Il calcio privato

Pare che la Lega Calcio, l’organismo più resistente all’evoluzione millenaria dopo gli squali, le tartarughe e una rara specie di lepidottero che vive sul versante sudest della seconda discesa a sinistra della prima porzione orientale della Papuasia, abbia deciso di vietare ogni forma di testimonianza umana delle partite, eccezion fatta per Sky, Rai (“Quelli che il calcio”, cioè la trasmissione che meno si occupa di calcio tra le trasmissioni sportive) ed eventuali network milionari.


Ciò significa che tutte le tv private perderebbero trasmissioni di punta, audience e spunti commerciali.
Sono un abbonato Rai, sono anche abbonato a un network privato: insomma pago tutto quello che c’è da pagare per vedere poche ore di tv all’anno. Per il calcio pago qualcosa in più, anche se io vorrei andare allo stadio, ma mia moglie (tifosa pure lei) ha un debole per la tribuna cuscinata del divano di casa.
Però un campionato senza i salottini delle tv private, senza la passione di telecronisti nostrani che farebbero quel mestiere anche gratis, senza il tifo verace che i media blasonati ci negano, senza il sudore vero che è il contrario di quello che appare prima e dopo il superspot, un campionato così io non me lo immagino.
Quella che la Lega calcio ha in mente è una competizione che si allontana, istante dopo istante, dalla gente, dal substrato del tifoso.
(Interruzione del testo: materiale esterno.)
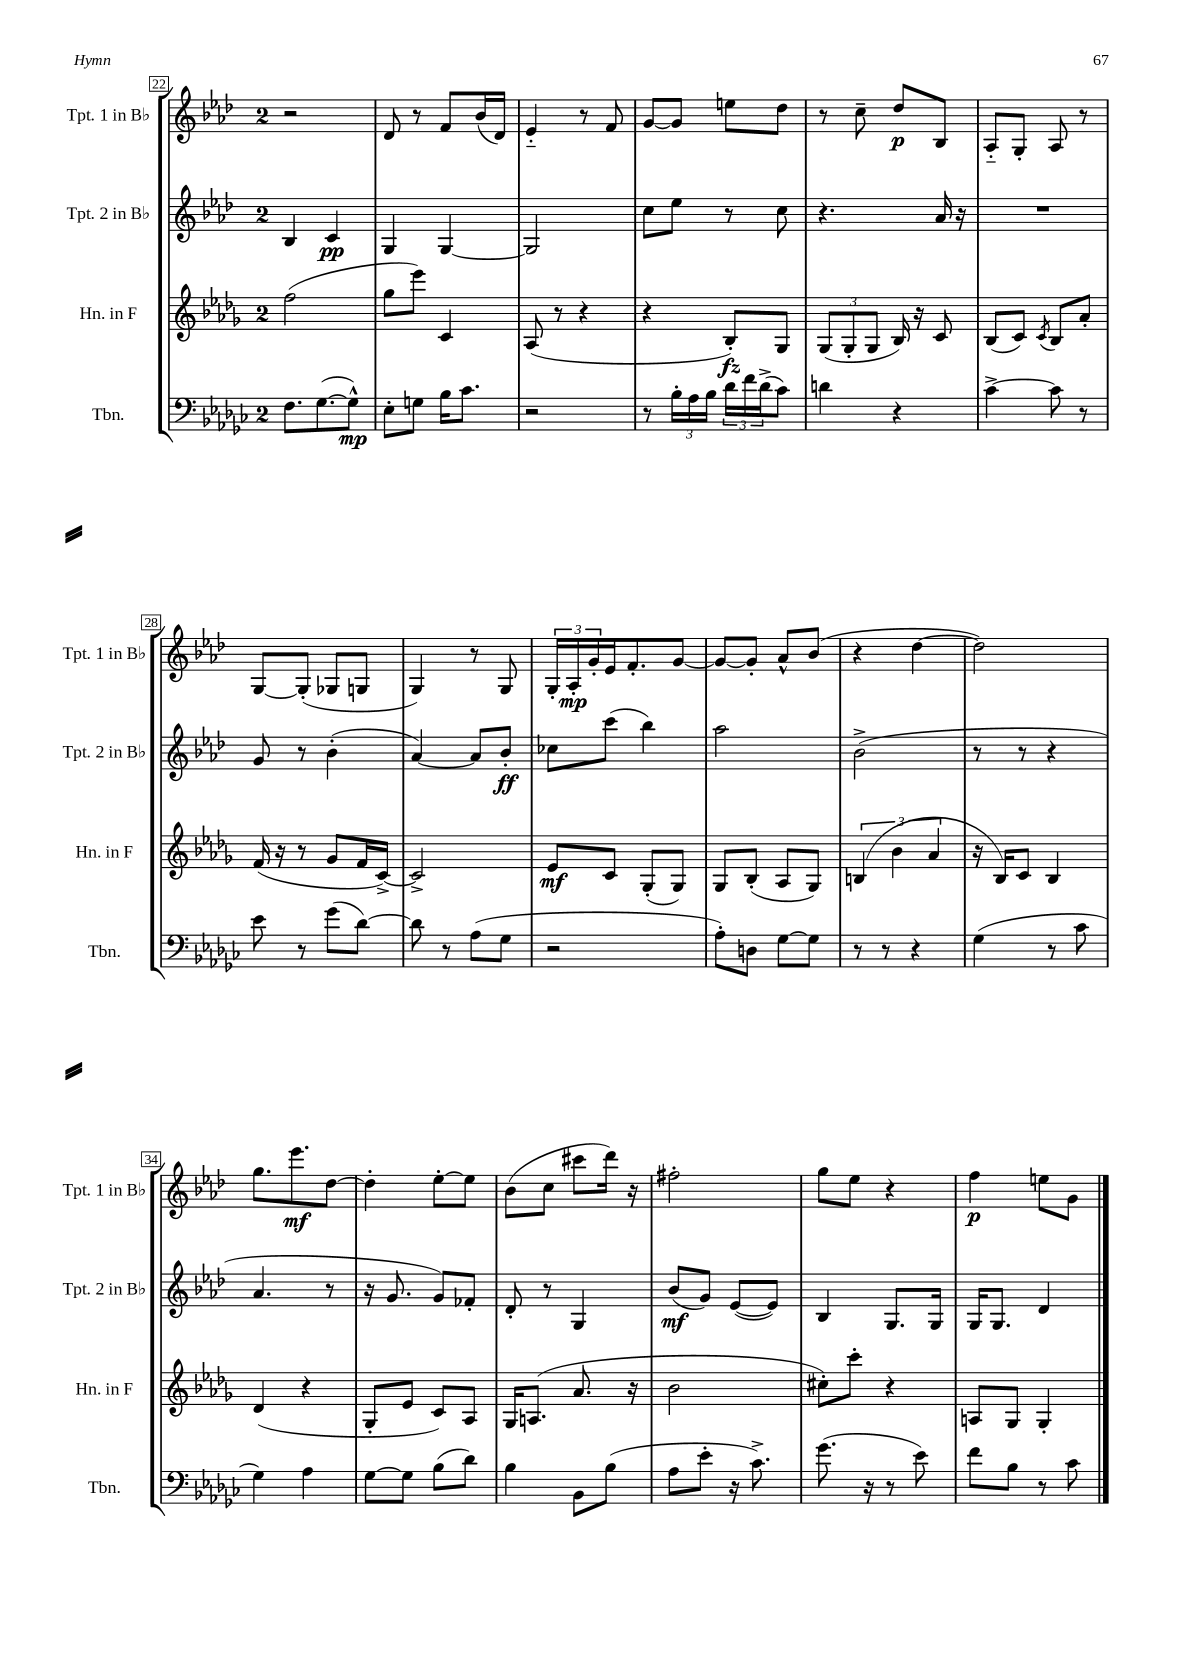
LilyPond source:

<<
\new StaffGroup <<
\new Staff = "s0" \with { instrumentName = "Tpt. 1 in Bb" shortInstrumentName = "Tpt. 1 in Bb" } {
    \clef treble \key aes \major \once \override Staff.TimeSignature.style = #'single-digit \time 2/4
    r2 |
    des'8 r8 f'8 bes'16( des'16) |
    ees'4-_ r8 f'8 |
    g'8~ g'8 e''8 des''8 |
    r8 c''8-- des''8\p bes8 |
    aes8-_ g8-. aes8 r8 |
    g8~ g8-.( ges8 g8 |
    g4) r8 g8 |
    \tuplet 3/2 { g16-. aes16-.\mp g'16-. } ees'16 f'8.-. g'8~ |
    g'8~ g'8-. aes'8-^ bes'8( |
    r4 des''4~ |
    des''2) |
    g''8. ees'''8.\mf des''8~ |
    des''4-. ees''8~-. ees''8 |
    bes'8( c''8 cis'''8 des'''16) r16 |
    fis''2-. |
    g''8 ees''8 r4 |
    f''4\p e''8 g'8 \bar "|." |
}
\new Staff = "s1" \with { instrumentName = "Tpt. 2 in Bb" shortInstrumentName = "Tpt. 2 in Bb" } {
    \clef treble \key aes \major \once \override Staff.TimeSignature.style = #'single-digit \time 2/4
    bes4 c'4\pp |
    g4 g4~ |
    g2 |
    c''8 ees''8 r8 c''8 |
    r4. aes'16 r16 |
    R2 |
    g'8 r8 bes'4-.( |
    aes'4~) aes'8 bes'8-.\ff |
    ces''8 c'''8( bes''4) |
    aes''2 |
    bes'2->( |
    r8 r8 r4 |
    aes'4. r8 |
    r16 g'8. g'8) fes'8-. |
    des'8-. r8 g4 |
    bes'8\mf( g'8) ees'8~( ees'8) |
    bes4 g8. g16 |
    g16 g8. des'4 \bar "|." |
}
\new Staff = "s2" \with { instrumentName = "Hn. in F" shortInstrumentName = "Hn. in F" } {
    \clef treble \key des \major \once \override Staff.TimeSignature.style = #'single-digit \time 2/4
    f''2( |
    ges''8 ees'''8) c'4 |
    aes8( r8 r4 |
    r4 bes8-.\fz) ges8 |
    \tuplet 3/2 { ges8( ges8-. ges8 } bes16) r16 c'8 |
    bes8( c'8) \acciaccatura { c'8 } bes8 aes'8-. |
    f'16( r16 r8 ges'8 f'16 c'16~->) |
    c'2-> |
    ees'8\mf c'8 ges8-.( ges8) |
    ges8 bes8-.( aes8 ges8) |
    \tuplet 3/2 { b4( bes'4 aes'4 } |
    r16 bes16) c'8 bes4 |
    des'4( r4 |
    ges8-. ees'8 c'8) aes8 |
    ges16 a8.( aes'8. r16 |
    bes'2 |
    cis''8-.) c'''8-. r4 |
    a8 ges8 ges4-. \bar "|." |
}
\new Staff = "s3" \with { instrumentName = "Tbn." shortInstrumentName = "Tbn." } {
    \clef bass \key ges \major \once \override Staff.TimeSignature.style = #'single-digit \time 2/4
    f8. ges8.~( ges8-^\mp) |
    ees8-. g8 bes16 ces'8. |
    r2 |
    r8 \tuplet 3/2 { bes16-. aes16 bes16 } \tuplet 3/2 { des'16 f'16 des'16->( } ces'8) |
    d'4 r4 |
    ces'4~-> ces'8 r8 |
    ees'8 r8 ges'8( des'8~) |
    des'8 r8 aes8( ges8 |
    r2 |
    aes8-.) d8 ges8~ ges8 |
    r8 r8 r4 |
    ges4( r8 ces'8 |
    ges4) aes4 |
    ges8~ ges8 bes8( des'8) |
    bes4 bes,8 bes8( |
    aes8 ees'8-. r16 ces'8.->) |
    ges'8.( r16 r8 ees'8) |
    f'8 bes8 r8 ces'8 \bar "|." |
}
>>
>>
\layout { \context { \Score currentBarNumber = #22 \override BarNumber.stencil = #(make-stencil-boxer 0.1 0.3 ly:text-interface::print) } }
E’ un modello che è sempre più Balotelli (un giocatore che se ne infischia del pubblico pagante della sua squadra, cioé di chi gli dà lo stipendio) ed è sempre meno Miccoli (uno che sceglie di rimanere in una piccola società pur di mantenere il piccolo scettro di piccolo re, anche a discapito dei guadagni).
La Lega Calcio è l’organo infetto di un Paese malato, dove neanche il divertimento si discosta per un attimo dalla logica del profitto sempre e comunque, dove la monetizzazione parte col primo applauso dell’ultrà borchiato e termina con l’ultimo sorriso di plastica di Simona Ventura.
Se fossi in campo saprei io contro chi scagliare la pallonata definitiva.

Pubblicato da

Gery Palazzotto

Palermo. Classe 1963. Sei-sette vite vissute sempre sbagliando da solo. Sportivo nonostante tutto.

2 commenti su “Il calcio privato”

  1. Evidentemente non hanno mai abbastanza soldi. A cominciare da Zamparini (del quale comunque si riconoscono i meriti, perché senza di lui anche il calcio sarebbe agli stessi livelli del resto della città, per esempio nei servizi) che lo sa, ma ci tenta di prendere per pecoroni i tifosi; cioè sa che non hanno il dono dell’ubiquità da essere contemporaneamente davanti ai media e dentro lo stadio e pagare per entrambi nello stesso momento. Non ne hanno abbastanza per pagare i procuratori parassiti i quali mangiano una cospicua fetta degli introiti, ma nessuno, chissà perché, vuole regolamentare questo settore, ovvero “assicutalli” per eliminare questa forma di schiavitù e malaffare laddove non si rispettano i contratti e ricattano le società, contratti peraltro firmati con i privilegi tutti da una parte e i possibili danno solo per le società. Non ne hanno mai abbastanza soldi per arricchire un manipolo di ragazzi in mutande che scalciano un pallone e che salvo rare eccezioni sono molto discutibili moralmente ed intellettualmente. Più soldi più potere è superfluo e pure banale dirlo, potere in mano ad altri personaggi discutibili che si sono infiltrati dentro quello che era un bellissimo rito tribale, e l’hanno inquinato con i loro affari.
    Ecco, tgs (che vedo nella foto) e tutti i media simili devono pagare, ancora non l’hanno detto chiaramente, ma se queste fossero veramente le intenzioni sarebbe, paradossalmente, il male minore, altrimenti si tratta di un ulteriore tasselo del percorso che porta al… grande fratello di Orwell.